# New Colt Python



## bac1023 (Oct 26, 2007)

One of my local shops calls me whenever a Python shows up and I got a call about two weeks ago. I don't need another Python, but stopped in a week later to see if it was still there. Well, sure enough, it was. Its a 1974 4" nickel that looks hardly fired and in as new condition. I loved the look, as I didn't have a 4" nickel model. The only thing I didn't care for were the rubber Pachmayr grips it came with. I don't care for rubber grips on Pythons. I ordered a pair of the silverblack wood finger groove Python grips with the Colt medallions, which look great with bright nickel, and the rest is history.

Anyway, I'm really happy with my latest snake and decided to take a few pics today while I had some time.

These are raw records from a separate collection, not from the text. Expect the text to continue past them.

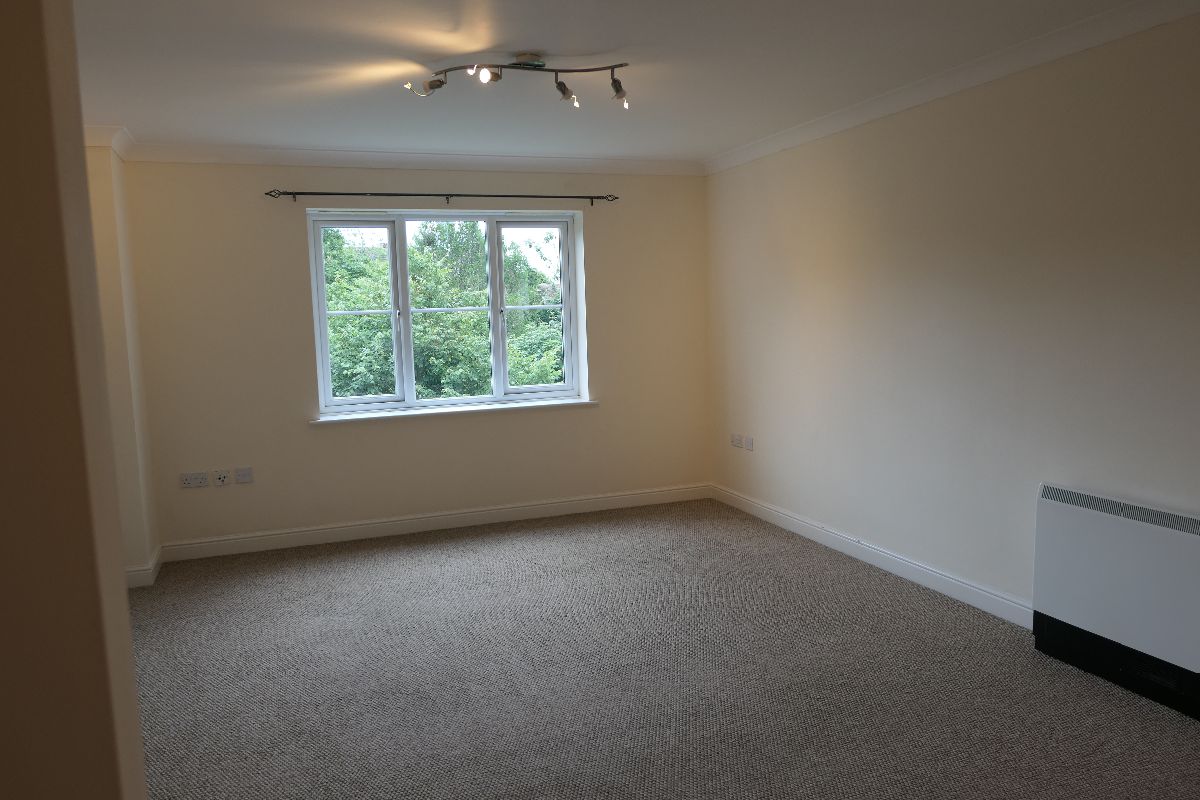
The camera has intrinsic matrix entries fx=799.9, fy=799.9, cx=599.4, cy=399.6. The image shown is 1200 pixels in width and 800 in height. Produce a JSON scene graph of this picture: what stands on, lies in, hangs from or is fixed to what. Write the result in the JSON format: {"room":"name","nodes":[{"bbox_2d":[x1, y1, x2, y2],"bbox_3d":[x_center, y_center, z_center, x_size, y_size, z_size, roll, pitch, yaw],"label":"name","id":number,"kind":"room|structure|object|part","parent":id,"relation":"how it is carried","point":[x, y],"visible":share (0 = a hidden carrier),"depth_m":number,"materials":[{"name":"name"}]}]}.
{"room":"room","nodes":[
{"label":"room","id":0,"kind":"room"},
{"bbox_2d":[0,0,148,799],"bbox_3d":[-1.152,0.159,0.803,1.302,2.494,0.281,-4,7,-20],"label":"left wall","id":1,"kind":"structure","parent":0,"point":[132,684],"depth_m":0.92,"materials":[{"name":"beige paint"}]},
{"bbox_2d":[85,144,158,584],"bbox_3d":[-2.740,-0.211,4.412,0.342,2.460,0.589,-4,7,-20],"label":"left wall","id":2,"kind":"structure","parent":0,"point":[149,486],"depth_m":4.30,"materials":[{"name":"beige paint"}]},
{"bbox_2d":[83,124,133,158],"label":"crown molding","id":3,"kind":"structure","parent":2,"relation":"attached to","point":[102,129],"depth_m":4.22,"materials":[{"name":"white paint"}]},
{"bbox_2d":[126,545,163,587],"bbox_3d":[-2.634,0.951,4.539,0.261,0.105,0.550,-4,7,-20],"label":"baseboard","id":4,"kind":"structure","parent":2,"relation":"attached to","point":[149,581],"depth_m":4.37,"materials":[{"name":"white paint"}]},
{"bbox_2d":[117,160,709,557],"bbox_3d":[-1.129,-0.359,5.366,4.263,2.454,0.246,-4,7,-20],"label":"back wall","id":5,"kind":"structure","parent":0,"point":[240,199],"depth_m":5.10,"materials":[{"name":"beige paint"}]},
{"bbox_2d":[180,471,209,487],"bbox_3d":[-2.440,0.481,4.813,0.159,0.081,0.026,-4,7,-20],"label":"wall socket","id":6,"kind":"object","parent":5,"relation":"attached to","point":[191,481],"visible":0.98,"depth_m":4.81,"materials":[{"name":"white plastic"}]},
{"bbox_2d":[212,469,230,486],"bbox_3d":[-2.281,0.473,4.827,0.094,0.090,0.018,-4,7,-20],"label":"wall socket","id":7,"kind":"object","parent":5,"relation":"attached to","point":[221,476],"visible":0.98,"depth_m":4.82,"materials":[{"name":"white plastic"}]},
{"bbox_2d":[234,467,253,484],"bbox_3d":[-2.179,0.461,4.894,0.104,0.094,0.014,-4,7,-20],"label":"wall socket","id":8,"kind":"object","parent":5,"relation":"attached to","point":[240,476],"visible":0.97,"depth_m":4.89,"materials":[{"name":"white plastic"}]},
{"bbox_2d":[120,142,706,175],"bbox_3d":[-1.025,-1.534,5.130,3.653,0.094,0.089,-4,7,-20],"label":"crown molding","id":9,"kind":"structure","parent":5,"relation":"attached to","point":[268,152],"depth_m":5.04,"materials":[{"name":"white paint"}]},
{"bbox_2d":[159,483,710,561],"bbox_3d":[-0.907,0.802,5.414,3.657,0.107,0.016,-4,7,-20],"label":"baseboard","id":10,"kind":"structure","parent":5,"relation":"attached to","point":[306,537],"depth_m":5.29,"materials":[{"name":"white paint"}]},
{"bbox_2d":[266,189,617,204],"bbox_3d":[-0.951,-1.306,5.146,2.207,0.061,0.101,-4,7,-20],"label":"curtain rod","id":11,"kind":"object","parent":5,"relation":"attached to","point":[428,194],"visible":0.98,"depth_m":5.07,"materials":[{"name":"metal"}]},
{"bbox_2d":[307,209,583,416],"bbox_3d":[-1.012,-0.604,5.471,1.793,1.297,0.137,-4,7,-20],"label":"window","id":12,"kind":"structure","parent":5,"relation":"in","point":[496,278],"depth_m":5.42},
{"bbox_3d":[-1.630,-0.521,5.356,0.568,1.306,0.087,-4,7,-20],"label":"sash","id":13,"kind":"part","parent":12,"relation":"part of","materials":[{"name":"white glass"}]},
{"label":"mullion","id":14,"kind":"part","parent":12,"relation":"part of","materials":[{"name":"white plastic"}]},
{"bbox_3d":[-0.501,-0.608,5.762,0.618,1.302,0.073,-4,7,-20],"label":"pane","id":15,"kind":"part","parent":12,"relation":"part of","materials":[{"name":"clear glass"}]},
{"bbox_2d":[312,398,598,424],"bbox_3d":[-0.929,0.068,5.378,1.938,0.039,0.161,-4,7,-20],"label":"window sill","id":16,"kind":"structure","parent":5,"relation":"attached to","point":[531,404],"depth_m":5.30,"materials":[{"name":"white paint"}]},
{"bbox_2d":[68,0,1167,164],"bbox_3d":[-0.221,-1.346,2.330,4.818,0.127,6.196,-4,7,-20],"label":"ceiling","id":17,"kind":"structure","parent":0,"point":[123,110],"depth_m":3.33,"materials":[{"name":"white paint"}]},
{"bbox_2d":[403,57,629,110],"bbox_3d":[-0.321,-1.304,3.285,0.951,0.175,0.260,-1,7,4],"label":"track light","id":18,"kind":"object","parent":17,"relation":"attached to","point":[520,64],"visible":0.99,"depth_m":3.27,"materials":[{"name":"metal"}]},
{"bbox_3d":[-0.455,-1.304,3.172,0.090,0.078,0.096,-4,7,-21],"label":"spotlight","id":19,"kind":"part","parent":18,"relation":"part of","materials":[{"name":"silver metal"}]},
{"bbox_2d":[120,498,1199,799],"bbox_3d":[-0.143,1.210,2.582,4.785,0.108,6.255,-4,7,-20],"label":"carpet floor","id":20,"kind":"structure","parent":0,"point":[893,593],"depth_m":3.12,"materials":[{"name":"carpet"}]},
{"bbox_2d":[706,8,1199,628],"bbox_3d":[1.955,-0.217,3.236,0.195,2.478,6.154,-4,7,-20],"label":"right wall","id":21,"kind":"structure","parent":0,"point":[773,444],"depth_m":3.63,"materials":[{"name":"beige paint"}]},
{"bbox_2d":[730,433,742,448],"bbox_3d":[0.961,0.286,5.654,0.015,0.087,0.123,-4,7,-20],"label":"wall socket","id":22,"kind":"object","parent":21,"relation":"attached to","point":[736,444],"visible":0.99,"depth_m":5.64,"materials":[{"name":"white plastic"}]},
{"bbox_2d":[744,436,754,450],"bbox_3d":[1.022,0.300,5.469,0.014,0.096,0.084,-4,7,-20],"label":"wall socket","id":23,"kind":"object","parent":21,"relation":"attached to","point":[750,446],"visible":0.99,"depth_m":5.46,"materials":[{"name":"white plastic"}]},
{"bbox_2d":[711,484,1029,627],"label":"baseboard","id":24,"kind":"structure","parent":21,"relation":"attached to","point":[844,544],"depth_m":4.22,"materials":[{"name":"white paint"}]},
{"bbox_2d":[704,0,1199,173],"bbox_3d":[1.765,-1.383,3.080,0.085,0.090,5.530,-4,7,-20],"label":"crown molding","id":25,"kind":"structure","parent":21,"relation":"attached to","point":[1090,22],"depth_m":3.47,"materials":[{"name":"white paint"}]},
{"bbox_2d":[1031,483,1199,721],"bbox_3d":[1.982,0.722,2.870,0.124,0.680,0.905,-4,7,-20],"label":"storage heater","id":26,"kind":"object","parent":21,"relation":"attached to","point":[1130,535],"visible":0.99,"depth_m":2.91,"materials":[{"name":"white metal"}]},
{"label":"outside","id":27,"kind":"structure","parent":0,"visible":0},
{"label":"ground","id":28,"kind":"structure","parent":27,"visible":0},
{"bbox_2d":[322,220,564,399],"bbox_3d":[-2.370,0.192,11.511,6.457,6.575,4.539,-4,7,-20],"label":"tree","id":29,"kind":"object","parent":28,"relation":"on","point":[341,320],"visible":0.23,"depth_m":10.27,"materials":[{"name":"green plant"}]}
]}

Pythons are not only my favorite revolvers, but tie the 1911 for my favorite handgun period.

This latest one is in the best condition out of all of my Pythons. It also has a steel trigger extension, which seems to add to the feel of the gun and looks nice with the grips. It took it off and then decided I liked it better on.

Sorry for the flash. I have a hard time taking pics of bright nickel handguns.





































Here's a family pic with the rest of the Pythons.










Is anyone else addicted to these revolvers?


----------



## Baldy (Jun 21, 2006)

Yes sir Mr Bac I am addicted also but I just can't seem to find the deals. I have a 1978 Python 6"barrel that I got new and a 4" nickel Trooper and thats it in revolvers. :drooling:Now I shall return to drooling over your nice collection.:drooling: :smt023


----------